> [YOUR ASSIGNMENT] Look at each line below and tally those holding "دشمنان"; answer with that figure and nothing else.

> [DATA EXCERPTS]
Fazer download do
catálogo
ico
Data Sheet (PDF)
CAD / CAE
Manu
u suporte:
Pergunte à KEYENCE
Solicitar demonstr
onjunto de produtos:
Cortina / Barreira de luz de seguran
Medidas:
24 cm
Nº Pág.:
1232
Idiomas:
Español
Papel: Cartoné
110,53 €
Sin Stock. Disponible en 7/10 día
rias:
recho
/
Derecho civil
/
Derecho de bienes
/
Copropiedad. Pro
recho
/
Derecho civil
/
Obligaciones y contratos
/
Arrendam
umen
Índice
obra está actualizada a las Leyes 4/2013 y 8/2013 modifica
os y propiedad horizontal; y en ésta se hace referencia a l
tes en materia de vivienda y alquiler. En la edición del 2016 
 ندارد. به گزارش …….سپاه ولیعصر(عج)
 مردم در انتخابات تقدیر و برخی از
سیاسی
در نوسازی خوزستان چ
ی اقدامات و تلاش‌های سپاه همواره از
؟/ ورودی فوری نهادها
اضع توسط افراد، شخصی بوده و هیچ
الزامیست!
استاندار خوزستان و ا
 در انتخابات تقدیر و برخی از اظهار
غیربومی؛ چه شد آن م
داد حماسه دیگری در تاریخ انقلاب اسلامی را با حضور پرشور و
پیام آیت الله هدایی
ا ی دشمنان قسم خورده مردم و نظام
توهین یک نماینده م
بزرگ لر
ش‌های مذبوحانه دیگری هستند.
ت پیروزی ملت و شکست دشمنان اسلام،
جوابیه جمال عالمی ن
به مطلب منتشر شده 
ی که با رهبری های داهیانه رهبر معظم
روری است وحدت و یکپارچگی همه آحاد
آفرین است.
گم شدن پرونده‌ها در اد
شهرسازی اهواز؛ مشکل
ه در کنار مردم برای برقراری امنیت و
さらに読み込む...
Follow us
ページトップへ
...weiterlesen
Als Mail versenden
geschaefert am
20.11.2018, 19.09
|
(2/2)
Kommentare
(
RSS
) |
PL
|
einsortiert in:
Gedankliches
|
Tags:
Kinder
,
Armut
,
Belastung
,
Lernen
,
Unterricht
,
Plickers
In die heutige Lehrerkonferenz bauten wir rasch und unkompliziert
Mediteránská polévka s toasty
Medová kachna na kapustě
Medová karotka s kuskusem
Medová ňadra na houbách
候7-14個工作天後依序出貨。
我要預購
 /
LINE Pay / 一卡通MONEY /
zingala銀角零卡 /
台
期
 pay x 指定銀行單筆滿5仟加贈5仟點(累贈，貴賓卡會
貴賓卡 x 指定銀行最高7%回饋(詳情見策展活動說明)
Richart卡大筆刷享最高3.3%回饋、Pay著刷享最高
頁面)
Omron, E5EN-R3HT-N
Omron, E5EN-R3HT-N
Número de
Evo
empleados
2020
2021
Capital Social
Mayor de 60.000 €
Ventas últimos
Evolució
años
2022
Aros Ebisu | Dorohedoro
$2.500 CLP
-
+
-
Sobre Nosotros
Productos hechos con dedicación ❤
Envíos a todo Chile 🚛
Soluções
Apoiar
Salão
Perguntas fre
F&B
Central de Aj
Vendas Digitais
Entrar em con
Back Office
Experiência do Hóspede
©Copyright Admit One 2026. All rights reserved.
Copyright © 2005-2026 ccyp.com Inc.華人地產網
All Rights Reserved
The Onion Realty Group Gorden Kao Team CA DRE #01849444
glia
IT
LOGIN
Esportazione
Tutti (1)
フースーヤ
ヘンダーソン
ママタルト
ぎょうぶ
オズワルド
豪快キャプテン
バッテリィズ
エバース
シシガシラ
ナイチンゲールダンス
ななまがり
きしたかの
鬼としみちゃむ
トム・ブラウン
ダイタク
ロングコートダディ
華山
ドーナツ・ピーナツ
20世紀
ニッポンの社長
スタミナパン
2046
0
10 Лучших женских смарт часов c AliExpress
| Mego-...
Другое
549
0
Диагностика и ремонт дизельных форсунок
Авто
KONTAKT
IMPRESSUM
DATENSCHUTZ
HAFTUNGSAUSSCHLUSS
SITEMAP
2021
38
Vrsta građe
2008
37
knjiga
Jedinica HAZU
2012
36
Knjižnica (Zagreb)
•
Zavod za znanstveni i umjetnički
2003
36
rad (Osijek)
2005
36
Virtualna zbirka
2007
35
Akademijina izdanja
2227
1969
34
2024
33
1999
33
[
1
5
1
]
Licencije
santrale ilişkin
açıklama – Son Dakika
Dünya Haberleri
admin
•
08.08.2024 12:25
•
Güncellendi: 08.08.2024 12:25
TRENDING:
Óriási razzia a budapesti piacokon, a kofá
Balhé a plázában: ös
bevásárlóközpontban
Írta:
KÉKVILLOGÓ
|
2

> [ANSWER SECTION] 2